* _Exercise brief_
In the post about the kernel, at what speed does the BSP startup routine set the CPU core to run?

* _Page_
+---+

Thursday, September 10, 2009

Some things have happened.

I have to apologize for the very bad update ratio on the blog. Hopefully someone will return to it anyway!

Since my last post, some 3 months ago, the kernel now implements 5 different system calls. These are:
  • yield
  • allocate a buffer
  • transmit a buffer to another process
  • receive a buffer from some other process
  • dispose of a buffer
The kernel is now a very simple message passing based one. It also handles different priorities, so that at every moment, the highest-prioritized ready process will run. Processes can now be written in C, as system call library functions are provided.

A couple of months ago, someone asked about a description of the entire process from booting up to scheduling. I will attempt to describe a few important steps:

First of all, the kernel and applications only run from RAM. Some basic support for running from ROM is implemented in the kernel and in the BSP (startup routines). There should not really need to be a lot of differences between these two cases and support for running from ROM will be there in time.

The way I run the system right now is using OpenOCD and GDB to download an elf file to the board. The elf file contains the monolith consisting of the kernel, the BSP and the application, everything linked to run from RAM. After downloading, I reset the board and let it run.

The first thing that happens is that the CPU is reset, which means that it will use the default exception vector location (which is at address 0x00000000, i.e. in flash) to find the reset routine. I have (once and for all) put a small assembly routine in flash, which is pointed out by the reset vector. This routine reads the desired reset vector from RAM (at 0x20000004), the initial main stack pointer (at 0x20000000) and simply jumps to the boot routine pointed out by the address in 0x20000004, which is the BSP startup. This bootstrapping assembly routine is not part of the OS, nor the BSP.

The BSP startup routine first of all sets up the STM32 clocks, so that the CPU core runs at 72 MHz (SYSCLK) which is generated from an 8 MHz external crystal which is multiplied by 9 using a PLL. AHB and APB2 clocks are also set up properly.

+---+

* _Data supplied_
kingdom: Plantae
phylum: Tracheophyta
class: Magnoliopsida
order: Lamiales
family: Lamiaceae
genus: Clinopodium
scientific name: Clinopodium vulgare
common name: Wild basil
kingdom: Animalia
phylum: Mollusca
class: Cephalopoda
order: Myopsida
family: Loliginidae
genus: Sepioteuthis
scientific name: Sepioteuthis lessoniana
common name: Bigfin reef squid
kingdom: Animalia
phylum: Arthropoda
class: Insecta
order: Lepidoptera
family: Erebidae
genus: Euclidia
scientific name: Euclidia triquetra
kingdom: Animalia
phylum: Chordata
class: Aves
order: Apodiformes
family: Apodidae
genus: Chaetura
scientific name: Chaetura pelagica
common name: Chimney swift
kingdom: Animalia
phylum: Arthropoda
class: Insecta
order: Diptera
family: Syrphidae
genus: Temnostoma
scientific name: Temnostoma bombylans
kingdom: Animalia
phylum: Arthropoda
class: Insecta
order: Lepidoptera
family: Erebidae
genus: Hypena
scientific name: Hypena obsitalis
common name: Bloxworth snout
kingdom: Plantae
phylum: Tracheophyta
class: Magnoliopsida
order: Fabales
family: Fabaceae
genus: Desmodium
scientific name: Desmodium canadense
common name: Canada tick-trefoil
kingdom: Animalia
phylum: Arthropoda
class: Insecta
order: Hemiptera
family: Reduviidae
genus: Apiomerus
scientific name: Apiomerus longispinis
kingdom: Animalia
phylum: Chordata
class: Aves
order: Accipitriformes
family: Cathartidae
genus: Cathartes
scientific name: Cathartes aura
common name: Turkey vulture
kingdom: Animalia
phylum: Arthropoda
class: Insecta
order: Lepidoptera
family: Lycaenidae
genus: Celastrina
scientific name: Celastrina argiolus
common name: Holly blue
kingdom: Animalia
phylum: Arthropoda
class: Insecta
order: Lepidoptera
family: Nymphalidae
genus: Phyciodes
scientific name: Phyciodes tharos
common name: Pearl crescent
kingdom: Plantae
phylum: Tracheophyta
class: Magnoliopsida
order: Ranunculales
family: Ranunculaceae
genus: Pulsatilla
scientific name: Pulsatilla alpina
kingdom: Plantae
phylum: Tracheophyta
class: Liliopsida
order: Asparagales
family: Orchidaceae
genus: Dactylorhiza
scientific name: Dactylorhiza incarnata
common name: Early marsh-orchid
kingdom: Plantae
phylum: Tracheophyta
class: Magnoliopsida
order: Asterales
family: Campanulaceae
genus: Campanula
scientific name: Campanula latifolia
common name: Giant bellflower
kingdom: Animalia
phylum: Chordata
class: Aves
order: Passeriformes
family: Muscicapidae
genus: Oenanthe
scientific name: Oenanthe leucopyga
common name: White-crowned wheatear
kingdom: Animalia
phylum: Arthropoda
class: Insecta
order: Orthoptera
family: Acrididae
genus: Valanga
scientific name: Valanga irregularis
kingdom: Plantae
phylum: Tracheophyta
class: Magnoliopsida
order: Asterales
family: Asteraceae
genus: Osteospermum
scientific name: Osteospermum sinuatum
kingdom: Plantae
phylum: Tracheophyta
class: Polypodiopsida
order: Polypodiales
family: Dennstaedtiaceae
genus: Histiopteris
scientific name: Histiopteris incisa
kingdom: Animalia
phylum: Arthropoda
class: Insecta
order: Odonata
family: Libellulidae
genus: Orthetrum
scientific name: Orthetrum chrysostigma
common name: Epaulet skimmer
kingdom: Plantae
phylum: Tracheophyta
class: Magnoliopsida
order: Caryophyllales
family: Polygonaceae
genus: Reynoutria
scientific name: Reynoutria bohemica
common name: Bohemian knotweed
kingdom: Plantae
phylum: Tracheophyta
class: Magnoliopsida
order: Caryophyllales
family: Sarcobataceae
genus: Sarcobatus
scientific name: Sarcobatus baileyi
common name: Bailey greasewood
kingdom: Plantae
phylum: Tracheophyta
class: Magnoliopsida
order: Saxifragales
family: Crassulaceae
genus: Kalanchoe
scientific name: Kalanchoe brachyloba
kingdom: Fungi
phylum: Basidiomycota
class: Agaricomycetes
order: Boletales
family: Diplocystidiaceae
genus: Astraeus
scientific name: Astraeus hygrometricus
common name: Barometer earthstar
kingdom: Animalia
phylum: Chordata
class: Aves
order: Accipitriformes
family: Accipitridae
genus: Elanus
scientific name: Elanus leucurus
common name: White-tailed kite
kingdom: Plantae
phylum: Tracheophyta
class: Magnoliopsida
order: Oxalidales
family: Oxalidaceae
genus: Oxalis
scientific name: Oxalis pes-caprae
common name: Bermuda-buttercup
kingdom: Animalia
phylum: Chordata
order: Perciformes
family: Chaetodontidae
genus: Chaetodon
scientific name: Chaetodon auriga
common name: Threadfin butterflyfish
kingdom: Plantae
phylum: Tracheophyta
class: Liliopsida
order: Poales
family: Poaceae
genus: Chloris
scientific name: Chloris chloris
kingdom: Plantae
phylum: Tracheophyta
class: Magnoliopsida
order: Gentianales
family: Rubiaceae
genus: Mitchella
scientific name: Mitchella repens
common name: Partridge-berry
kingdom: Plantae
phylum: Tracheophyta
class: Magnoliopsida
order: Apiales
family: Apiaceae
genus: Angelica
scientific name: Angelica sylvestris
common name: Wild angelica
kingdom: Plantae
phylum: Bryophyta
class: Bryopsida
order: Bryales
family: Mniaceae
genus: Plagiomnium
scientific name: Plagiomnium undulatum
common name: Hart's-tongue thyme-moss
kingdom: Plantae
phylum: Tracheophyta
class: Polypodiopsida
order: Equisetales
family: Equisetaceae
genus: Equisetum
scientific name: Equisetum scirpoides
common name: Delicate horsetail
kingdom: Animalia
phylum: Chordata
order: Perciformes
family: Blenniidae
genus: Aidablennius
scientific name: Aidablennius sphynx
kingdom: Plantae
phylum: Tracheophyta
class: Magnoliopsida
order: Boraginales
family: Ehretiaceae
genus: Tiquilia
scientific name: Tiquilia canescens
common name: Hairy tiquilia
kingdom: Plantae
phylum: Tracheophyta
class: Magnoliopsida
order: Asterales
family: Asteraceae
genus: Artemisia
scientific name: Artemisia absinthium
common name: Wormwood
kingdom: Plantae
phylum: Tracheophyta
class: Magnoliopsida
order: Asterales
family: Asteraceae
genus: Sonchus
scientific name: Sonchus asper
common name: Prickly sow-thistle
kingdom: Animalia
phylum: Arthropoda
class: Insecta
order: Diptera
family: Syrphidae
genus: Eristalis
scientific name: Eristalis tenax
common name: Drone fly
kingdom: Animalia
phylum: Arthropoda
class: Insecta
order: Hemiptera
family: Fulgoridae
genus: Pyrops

+---+

* _Result_
72 MHz (SYSCLK), generated from an 8 MHz external crystal multiplied by 9 using a PLL.